COSA FARE:
(a) Ricopia dal testo sulla longevità il passo che va da "Tasciotti ha spiegato" a "di vita corretti.".
(b) Secondo il testo sulla longevità, quali sono i tre fattori da cui dipende la longevità dopo i 65 anni?
+++ TESTO DI STUDIO
Longevità dopo i 65 anni: i tre fattori chiave secondo Ennio Tasciotti
Dopo i 65 anni, la longevità dipende da tre fattori fondamentali: attività fisica, nutrizione e integrazione proteica, e relazioni sociali. Lo ha dichiarato Ennio Tasciotti, direttore dello Human Longevity Program dell'IRCCS San Raffaele di Roma, nel contesto del "Rapporto Vivi L'età", uno studio volto a riassumere le scoperte recenti sull'invecchiamento.
Tasciotti ha spiegato che l'invecchiamento comporta un aumento del fabbisogno proteico e una minore capacità dell'organismo di utilizzare efficacemente le proteine assunte con la dieta. Di conseguenza, i soggetti anziani necessitano di un apporto proteico maggiore rispetto ai giovani. I benefici dell'integrazione proteica si manifestano se inseriti in un approccio che comprenda anche allenamento e stili di vita corretti.
++++++
+++ VOCI ESTRATTE
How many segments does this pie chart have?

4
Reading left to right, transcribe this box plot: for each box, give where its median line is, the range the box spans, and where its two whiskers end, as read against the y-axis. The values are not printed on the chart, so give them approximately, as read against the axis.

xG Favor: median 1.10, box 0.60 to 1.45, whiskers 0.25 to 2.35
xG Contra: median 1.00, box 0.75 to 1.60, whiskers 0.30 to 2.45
++++++
SOLUZIONI:
(a)
Tasciotti ha spiegato che l'invecchiamento comporta un aumento del fabbisogno proteico e una minore capacità dell'organismo di utilizzare efficacemente le proteine assunte con la dieta. Di conseguenza, i soggetti anziani necessitano di un apporto proteico maggiore rispetto ai giovani. I benefici dell'integrazione proteica si manifestano se inseriti in un approccio che comprenda anche allenamento e stili di vita corretti.

(b) Attività fisica, nutrizione e integrazione proteica, e relazioni sociali.